The most recent example of click-bait comes from Business Insider’s piece that claimed Delta Force operators were on the mission to capture ‘El Chapo’ Guzman

The way the story is written, it makes it seem like if Delta Force operators in Mexico were the ones who kicked down the door to El Chapo’s hideout and killed multiple cartel gunmen. In reality, it is no secret that American agents and military personnel have been working in Mexico for years as advisers, but not as combatants.

Buried in the story is a paragraph that explains that Delta Force did not fight El Chapo’s gunmen. The section points out that U.S. Marshals helped tracking down Guzman and “Operators from Delta served as tactical advisors but did not directly participate in the operation.”

The article itself was taken from another site, called SOFREP, which deals with military and special forces related stories. What neither Business Insider nor SOFREP report is that the Mexican government has been open about their relationship with U.S. agents and officers.

In a statement provided to Breitbart Texas by the Mexican Navy in November 2014, they pointed out, “Our institution is constantly receiving sensitive high tech equipment from the U.S. government which requires field training that is usually done by agents, some of which are the U.S. Marshals.”

As Breitbart Texas has reported in the past, Mexico is expected to receive more than $2.3 billion from the United States in aid through equipment and training as part of the “Mérida Initiative. “

Since 2008, Mexico has received military vehicles, aircraft and training form the U.S. government, all aimed at fighting drug cartels. The amount of involvement of U.S. authorities in Mexico has drawn criticism from nationalistic detractors who have begun to call the initiative “Plan Mexico” referencing “Plan Colombia.”

In November 2014, the Wall Street Journal wrote an article claiming that a U.S. Marshal had been shot while dressed as a Mexican marine and taking an active role in a raid targeting the Sinaloa Cartel.

Breitbart Texas reported that the Mexican Naval Secretariat issued a statement calling out WSJ. The Navy pointed out that while U.S. agents are present in Mexico, they are not allowed to take an active role.
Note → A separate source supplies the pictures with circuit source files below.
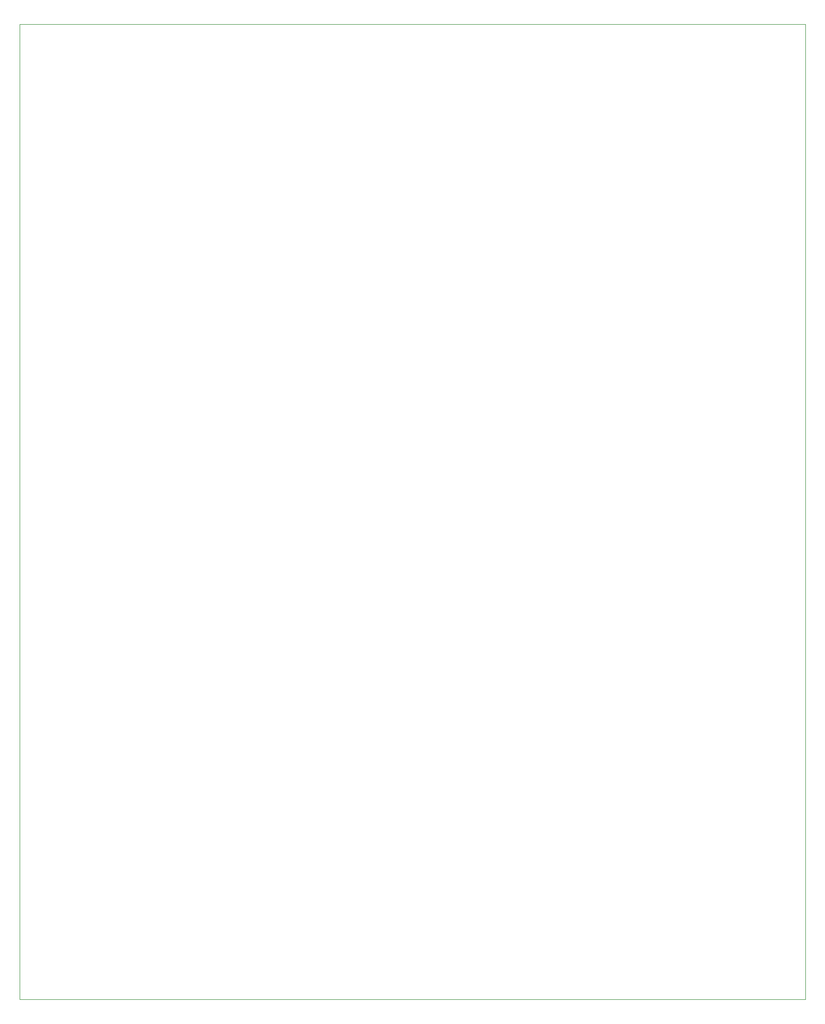
<source format=gbr>
G04 #@! TF.GenerationSoftware,KiCad,Pcbnew,(6.0.9-0)*
G04 #@! TF.CreationDate,2022-12-07T17:47:50-05:00*
G04 #@! TF.ProjectId,6502tor,36353032-746f-4722-9e6b-696361645f70,rev?*
G04 #@! TF.SameCoordinates,Original*
G04 #@! TF.FileFunction,Profile,NP*
%FSLAX46Y46*%
G04 Gerber Fmt 4.6, Leading zero omitted, Abs format (unit mm)*
G04 Created by KiCad (PCBNEW (6.0.9-0)) date 2022-12-07 17:47:50*
%MOMM*%
%LPD*%
G01*
G04 APERTURE LIST*
G04 #@! TA.AperFunction,Profile*
%ADD10C,0.050000*%
G04 #@! TD*
G04 APERTURE END LIST*
D10*
X163830000Y-184150000D02*
X163830000Y-20320000D01*
X31750000Y-20320000D02*
X31750000Y-184150000D01*
X31750000Y-184150000D02*
X163830000Y-184150000D01*
X163830000Y-20320000D02*
X31750000Y-20320000D01*
M02*

</source>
In the case of the shot agent, the Mexican Navy said the article was partially right since “the U.S. agent had been in a training mission helping the military, but not as a participant in a drug raid when the shooting began.”

Business Insider is the same news outlet that published a story this week glorifying the lifestyle of Guzman’s sons calling them “royalty.”

As Breitbart Texas pointed out, the BI click-bait article was based on some debunked social media accounts. BI themselves pointed out in their story that the validity of the accounts could not be confirmed but they went ahead and continued to glorify the narco-life by posting photos of fast cars and guns.

Breitbart Texas has repeatedly reported on how the two Twitter accounts that the online news outlet based their story on are, in fact, false. But, they have managed to dupe multiple news outlets. One of the clearest example of those two accounts duping news outlets came when they published a photo of a family in Costa Rica where they claimed that the people pictured were El Chapo and his sons. That photo has since been proven to be a fake.

Business Insider is the same outlet that, in December, published another click-bait story looking at the theory of El Chapo’s 2015 escape form a maximum security prison having been an effort by the government to have the capo help reduce violence in that country.

Breitbart Texas called out Business Insider for their story and pointed out that factual arguments presented there were in fact taken from an article written five months before by Pulitzer Prize winner Ginger Thompson. Despite being several months late, the Business Insider piece did not add any new information or facts to the theory.